Boundary-dominated optomechanics in silicon metamaterial membranes

Abstract

Stimulated Brillouin scattering in integrated photonic waveguides enables coherent coupling between optical photons and gigahertz acoustic phonons, providing a powerful mechanism for on-chip microwave photonics and opto-acoustic signal processing. Despite theoretical predictions of ultra-strong Brillouin interactions arising from enhanced light-sound coupling at device boundaries, most state-of-the-art integrated demonstrations remain governed by bulk photoelastic effects. This limitation stems from trade-offs between optical loss, interaction with waveguide boundaries and accessible phonon frequencies associated with the use of transverse-electric optical modes coupled to horizontally breathing mechanical modes. Here we demonstrate a new approach based on transverse-magnetic optical modes coupled to vertically breathing mechanical modes in suspended silicon membranes engineered with subwavelength metamaterial claddings.

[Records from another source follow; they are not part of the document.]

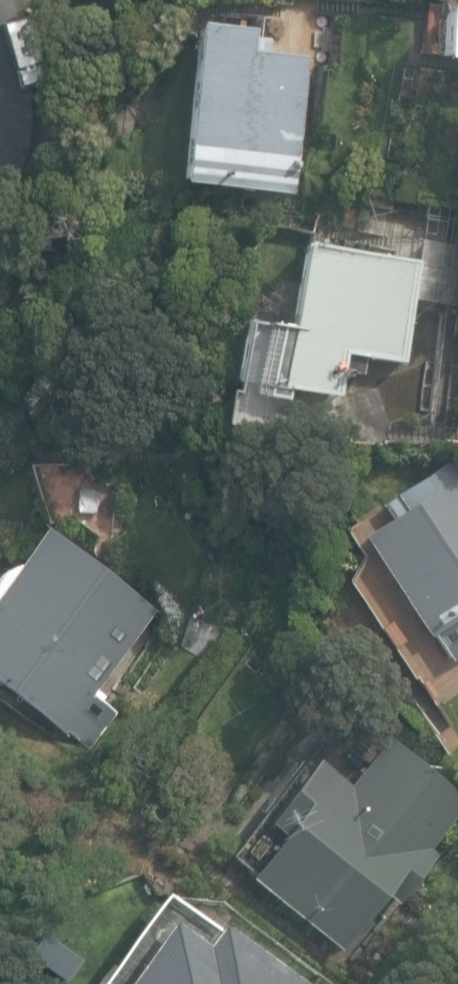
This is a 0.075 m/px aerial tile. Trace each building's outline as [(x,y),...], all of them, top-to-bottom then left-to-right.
[(457,51),(457,2),(437,2),(436,51),(457,51)] [(175,174),(284,185),(297,48),(260,45),(261,32),(244,31),(245,22),(190,17),(175,174)] [(453,257),(300,234),(287,320),(246,314),(236,382),(230,382),(225,414),(244,417),(249,385),(284,391),(286,379),(335,387),(339,362),(360,365),(363,346),(402,352),(411,288),(448,294),(453,257)] [(452,487),(440,468),(393,497),(402,511),(363,535),(426,637),(455,619),(457,623),(457,484),(452,487)] [(81,738),(105,705),(82,684),(145,600),(36,519),(8,558),(0,560),(0,685),(53,724),(57,719),(81,738)] [(340,950),(388,890),(402,900),(438,854),(429,847),(457,809),(457,798),(382,739),(346,786),(314,761),(263,826),(277,837),(246,877),(340,950)] [(161,894),(103,983),(301,983),(161,894)]
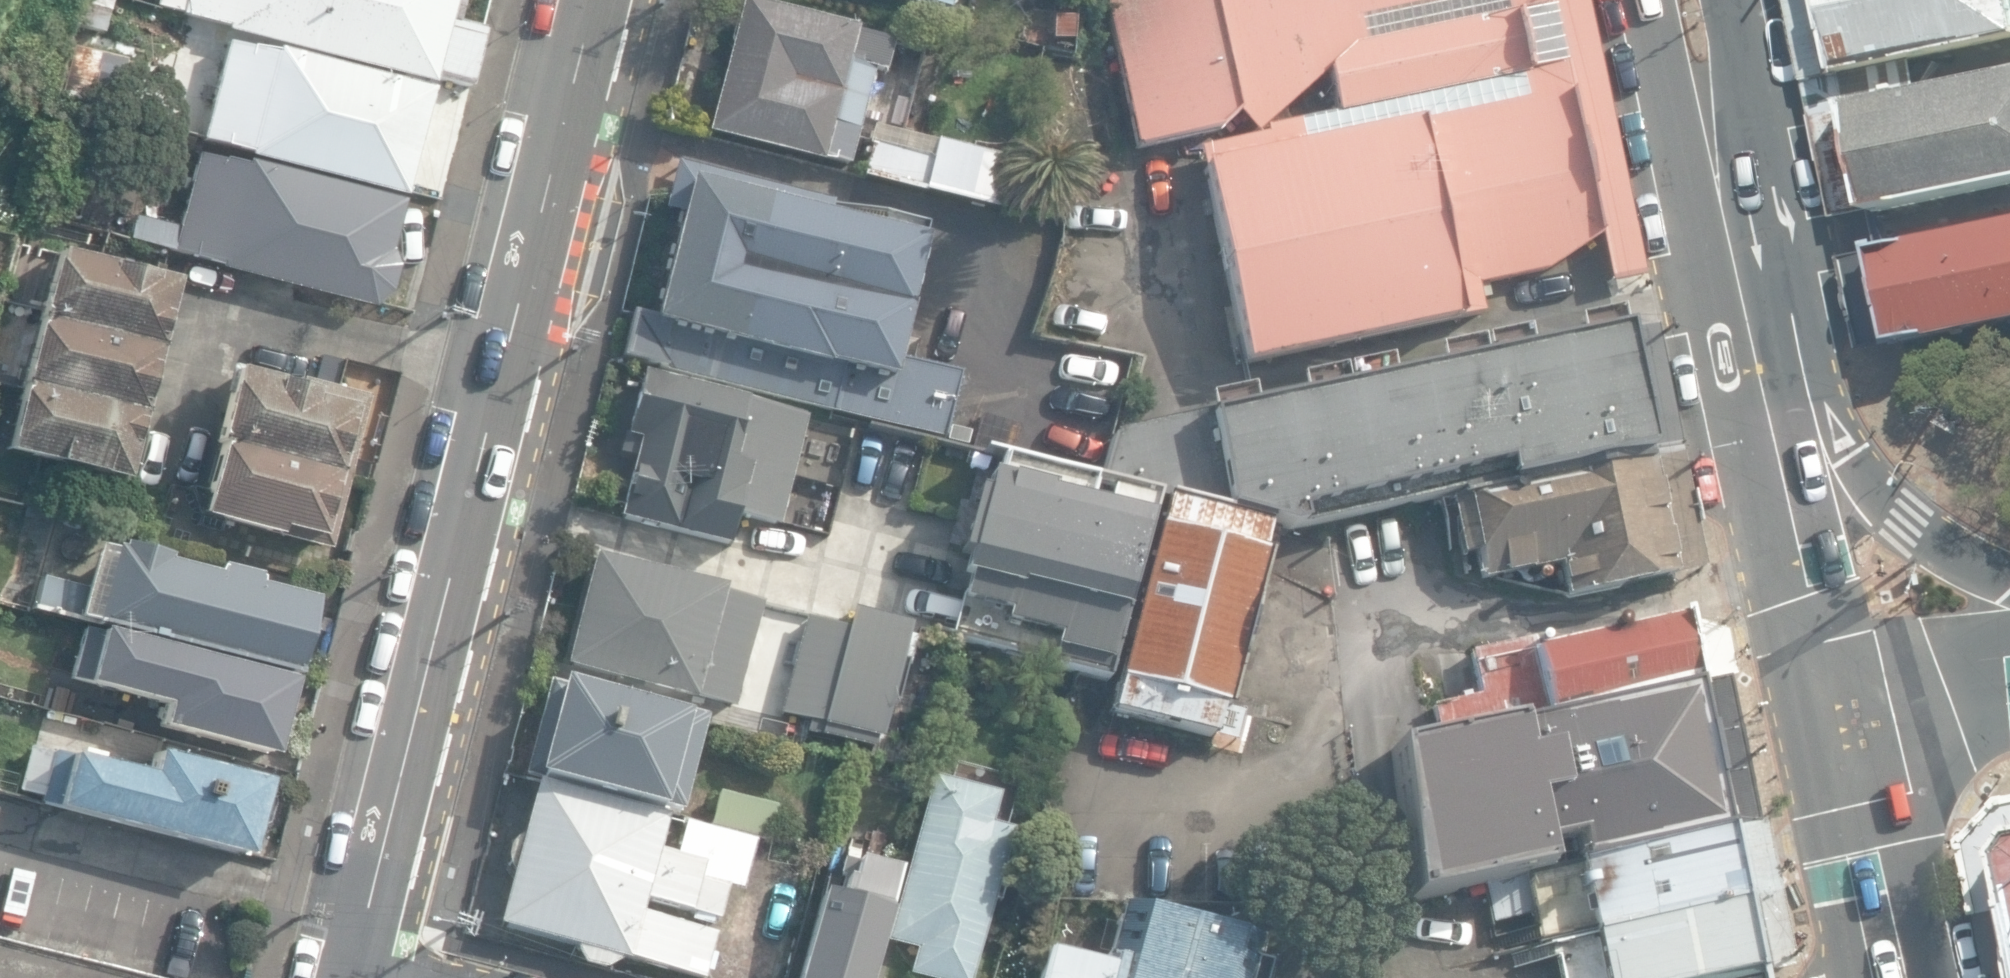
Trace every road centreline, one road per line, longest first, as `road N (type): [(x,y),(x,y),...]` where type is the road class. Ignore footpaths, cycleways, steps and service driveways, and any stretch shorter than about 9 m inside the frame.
road 1 (secondary): [(597,0),(353,976)]
road 2 (secondary): [(1743,282),(1834,693)]
road 3 (secondary): [(1743,282),(1851,459),(1902,515),(2009,576)]
road 4 (secondary): [(1834,693),(1894,977)]
road 5 (secondary): [(1688,0),(1743,282)]
road 6 (secondary): [(1834,693),(2009,670)]

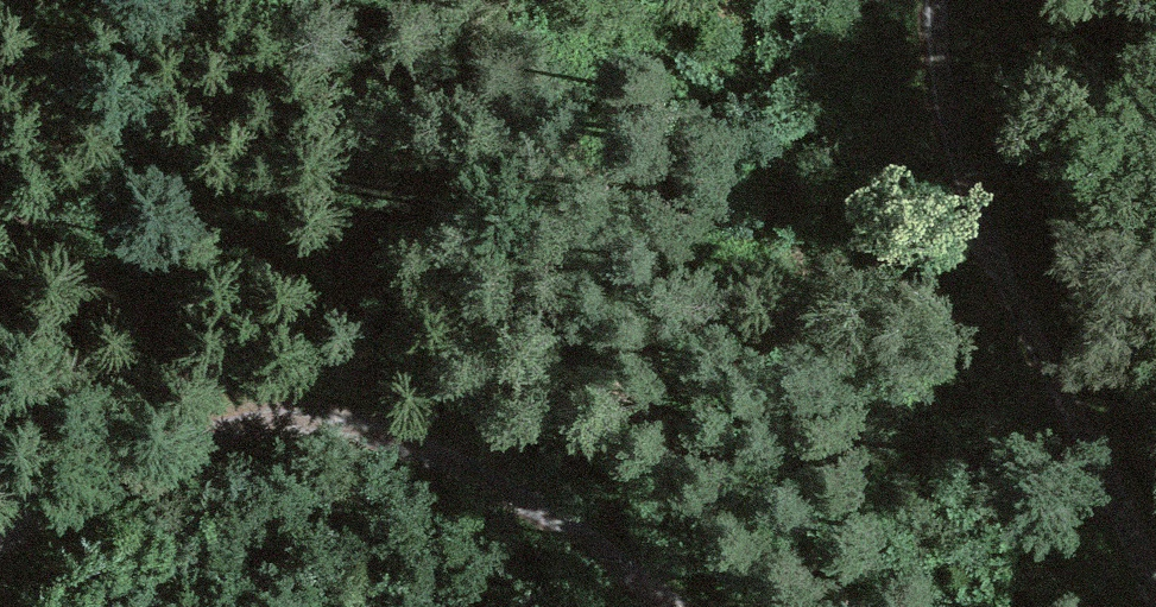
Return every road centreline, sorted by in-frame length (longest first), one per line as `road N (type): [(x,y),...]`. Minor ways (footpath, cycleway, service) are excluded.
road 1 (track): [(0,547),(87,490),(221,443),(332,431),(465,468),(676,606)]
road 2 (track): [(1155,592),(955,130),(947,0)]
road 3 (track): [(295,435),(0,257)]

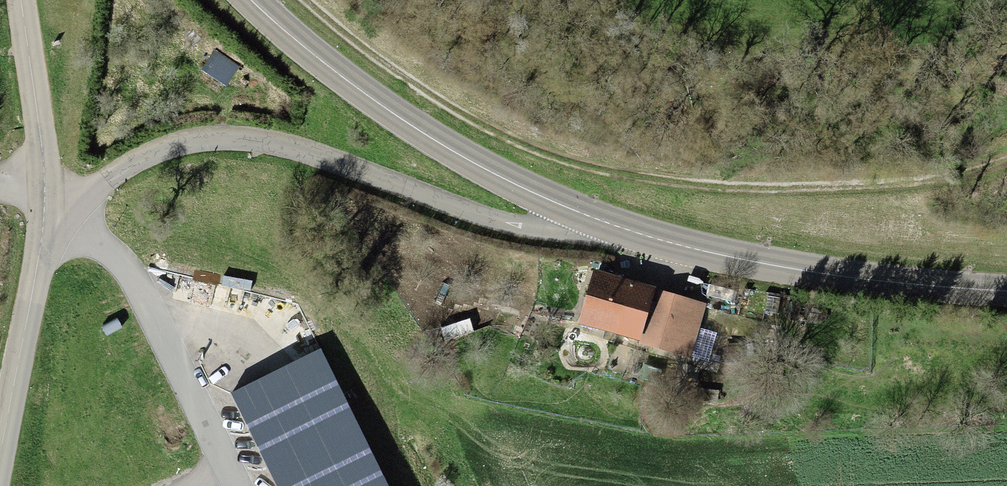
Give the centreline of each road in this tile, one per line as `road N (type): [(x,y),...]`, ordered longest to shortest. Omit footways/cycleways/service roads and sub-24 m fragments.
road 1 (track): [(299,0),(430,98),(514,142),(634,177),(704,187),(878,183),(1006,156)]
road 2 (unclassified): [(44,233),(114,175),(165,146),(220,137),(320,156),(500,223),(566,228),(586,216)]
road 3 (secondary): [(1006,293),(726,258),(586,216)]
road 4 (secondary): [(586,216),(434,140),(312,53),(254,0)]
road 5 (residential): [(44,233),(82,238),(136,283),(237,485)]
road 6 (secondary): [(0,478),(44,233)]
road 7 (secondary): [(44,233),(21,0)]

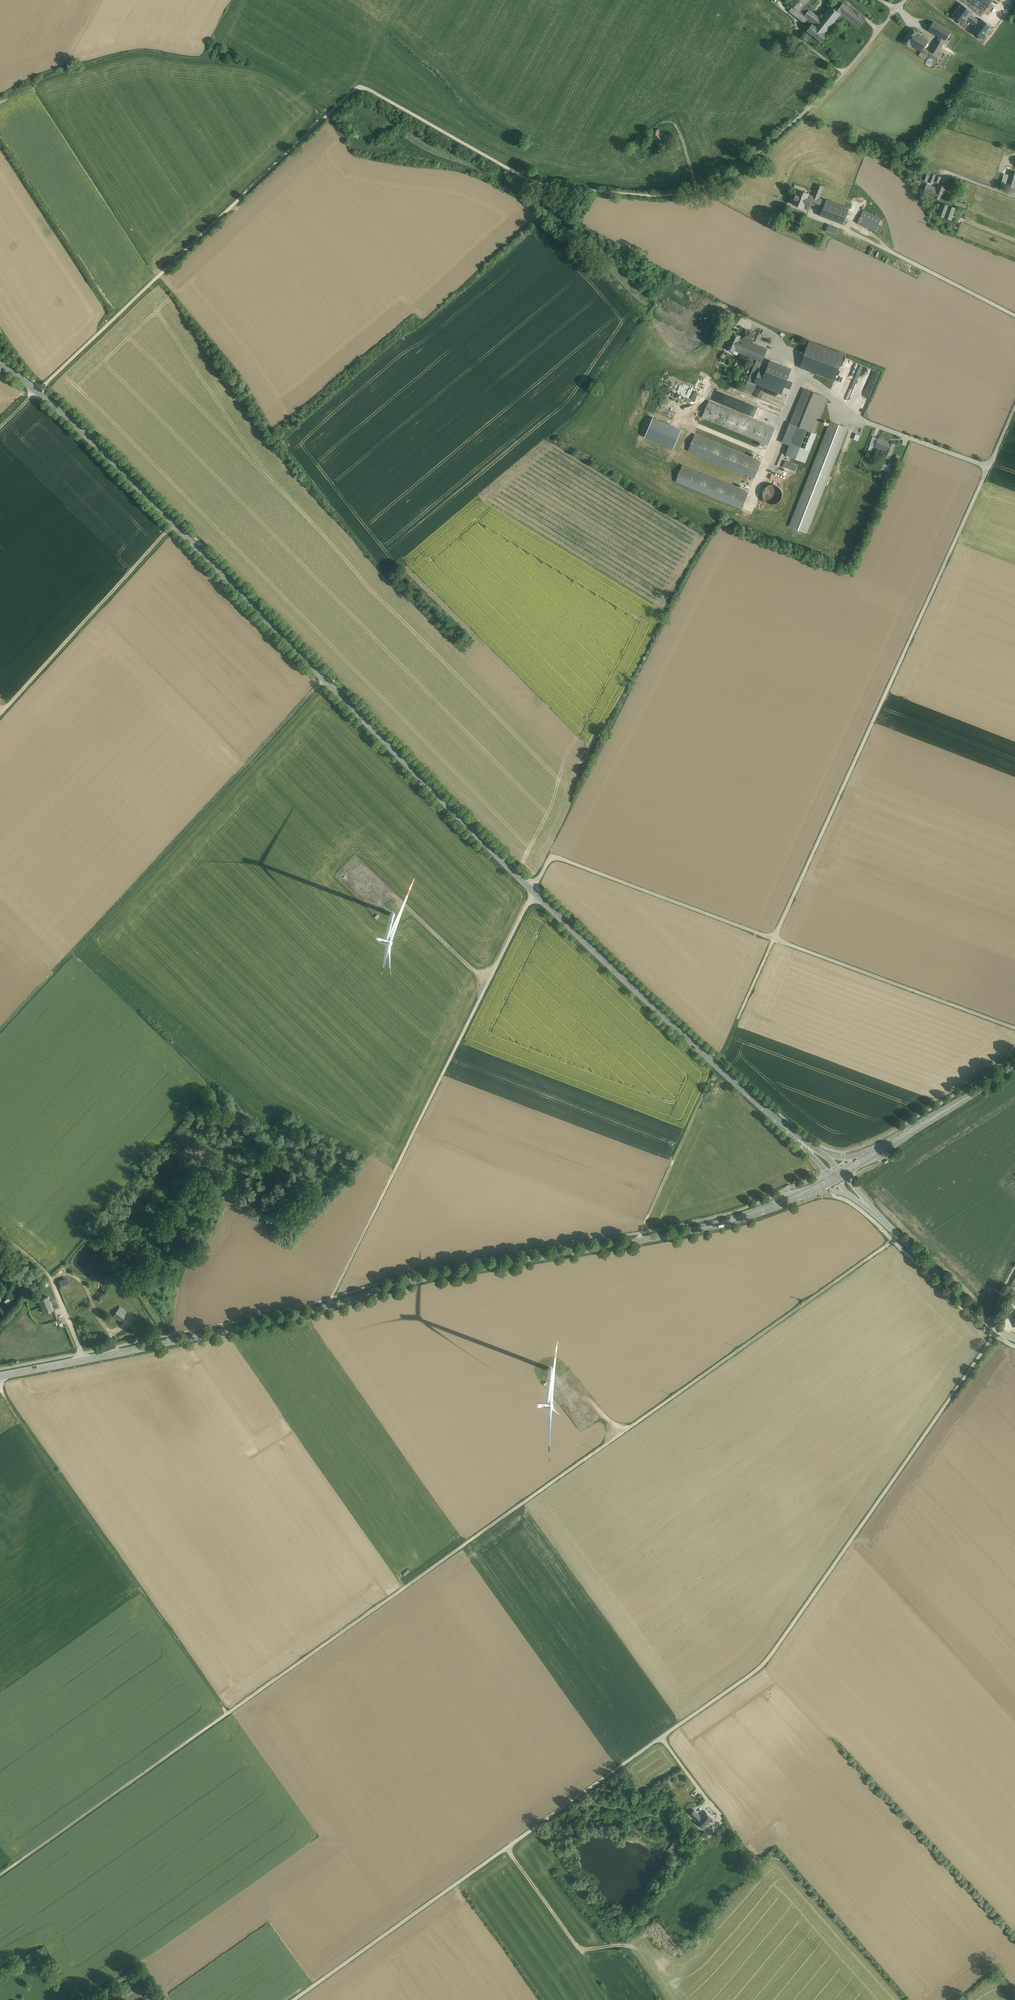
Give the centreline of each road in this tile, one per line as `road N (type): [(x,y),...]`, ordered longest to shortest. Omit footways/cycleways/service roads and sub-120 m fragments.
road 1 (unclassified): [(0,1874),(898,1236)]
road 2 (unclassified): [(905,0),(845,73),(735,175),(662,196),(529,179),(359,88),(38,392)]
road 3 (unclassified): [(998,1331),(765,1663),(294,1999)]
road 4 (secondary): [(0,1376),(285,1317),(453,1272),(668,1236),(809,1191)]
road 5 (tertiary): [(38,392),(533,891)]
road 6 (residential): [(774,939),(989,466)]
road 7 (track): [(325,680),(0,1031)]
road 8 (track): [(333,1306),(533,891)]
road 9 (track): [(0,1378),(2,1393),(228,1713)]
road 10 (tertiary): [(533,891),(808,1148)]
road 11 (unclassified): [(533,891),(559,857),(774,939)]
road 12 (track): [(173,524),(0,714)]
road 13 (unclassified): [(774,939),(1014,1029)]
road 14 (track): [(629,1946),(579,1949),(506,1848)]
road 15 (secondary): [(873,1153),(1014,1063)]
road 16 (track): [(802,116),(848,130),(855,146),(937,167)]
road 17 (track): [(641,1240),(698,1106)]
road 18 (track): [(716,1065),(774,939)]
road 19 (track): [(489,980),(392,895)]
road 20 (tertiary): [(898,1236),(991,1325)]
road 21 (residential): [(989,466),(870,424)]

In this geometry, the interaction is dominated by the moving-boundary effect occurring at smooth top and bottom interfaces, while the phonon frequency is set primarily by the membrane thickness rather than its width. We observe forward Brillouin interactions at a record frequency of 12 GHz with a gain of 7200 W-1 m-1 and a mechanical quality factor of 620, yielding the highest Brillouin gain-to-quality-factor ratio reported in silicon waveguides. The devices exhibit net Brillouin amplification in millimeter-scale waveguides with pump powers below 15 mW, establishing a scalable platform for high-frequency integrated opto-acoustic signal processing.